International schools not ideal education centers at all

VietNamNet Bridge – More and more students want to leave international schools in HCM City and return to state owned schools. However, many of them have been refused by state owned schools, which believe that the learning capacity of the students from international is bad.


In the past, parents once rushed to bring their children to international schools, believing that their children need intensive English lessons and a modern education environment. Meanwhile, they now do the opposite – bringing the children back to state owned schools.

“International school” in Vietnam is understood as the schools founded by Vietnamese or foreign institutions or individuals. The schools can follow either the Vietnamese or foreign curricula, but the most important characteristic of the schools is that students have more English lessons than students of Vietnamese schools.

The wave of leaving international schools for state owned schools

A stack of notebooks was seen on the table of the Deputy Headmaster of the Luong Dinh Cua Primary School in district 3 in HCM City, two days after the new academic year opening September 5. Nguyen Dat Su, Deputy Headmaster of the school said that these were the notebooks of 10 students, who have just moved there from international schools.

Next to the stack of notebooks, one could also see an application form from a parent, who asked the school’s management board to allow his son, Cong Danh, to repeat the first grade.

Dinh Thien Can, Head of the Go Vap district’s education sub-department, has confirmed that many parents have decided to move their children from international schools to state owned schools. It is because the parents cannot afford the increasingly high tuitions set up by the international schools.

Nguyen Quoc Viet, the parent of Nguyen Phuong Mai Yen, who has moved from an international school to the Luong Dinh Cua Primary School, said that he has to make the decision because he cannot afford the high tuitions which increase steadily year after year.

Another parent said that the tuitions prove to be affordable for first and second grades, about 1-2 million dong a month. However, the tuitions for the next grades are higher by 20-40 percent. Every 4th grader has to pay 4 million dong a month, while a secondary school student would have to pay 10 million dong a month.

According to the district 1’s education sub-department, in 2010, more than 70 students moved from international schools to state owned schools. Meanwhile, the number of such students is lower this year, because state owned schools do not have enough seats for all.

The same situation can be seen in districts 5 and Go Vap.

International schools’ students’ learning capacity bad?

Meanwhile, educators do not think that parents have to bring their children back to state owned schools because they cannot afford the high tuitions.

Vu Thi My Hanh, Headmaster of the Luong Dinh Cua Primary School, said that every seven out of the 10 students moving from international schools “have problems” in learning capacity. After testing the students, the school decided to ask some of them to repeat the first grade.

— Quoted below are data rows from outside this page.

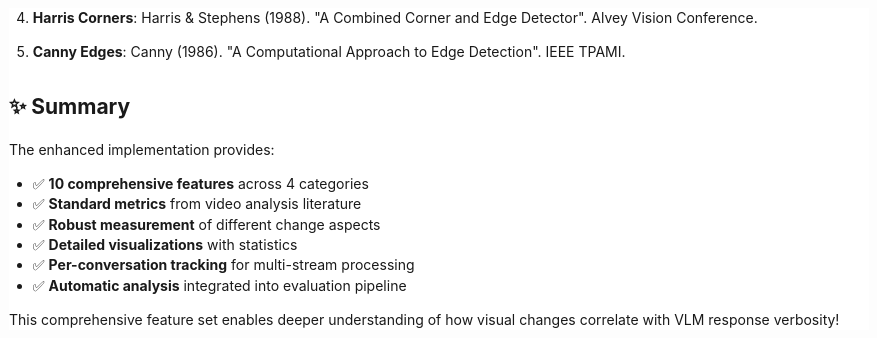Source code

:4. **Harris Corners**: Harris & Stephens (1988). "A Combined Corner and Edge Detector". Alvey Vision Conference.

5. **Canny Edges**: Canny (1986). "A Computational Approach to Edge Detection". IEEE TPAMI.

## ✨ Summary

The enhanced implementation provides:
- ✅ **10 comprehensive features** across 4 categories
- ✅ **Standard metrics** from video analysis literature
- ✅ **Robust measurement** of different change aspects
- ✅ **Detailed visualizations** with statistics
- ✅ **Per-conversation tracking** for multi-stream processing
- ✅ **Automatic analysis** integrated into evaluation pipeline

This comprehensive feature set enables deeper understanding of how visual changes correlate with VLM response verbosity!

Dang Thanh Tuan, Head of the Go Vap district’s education sub-department, has affirmed that the quality of students of international schools cannot be as good as that of the students of state owned schools. It is simply because the students at state owned schools learn harder than the students of international schools. Therefore, state owned schools do not want to receive the students from international schools, because teachers will have to spend time to tutor the students.

Vo Ngoc Thu, Head of the district 5’s education sub-department, noted that the English skill of the students from international schools is good, but they are bad at Vietnamese. Many of the students have been found has regularly making mistakes in dictations.

Nguyen Chanh, a businessman, said that he has moved his two children from an international school to a state owned school. He said that previously, he brought the children to the international school because he wanted them to have more opportunities to practice English. However, he has changed his mind. “Now I want them grow up like other children who have multi-sided knowledge,” he said.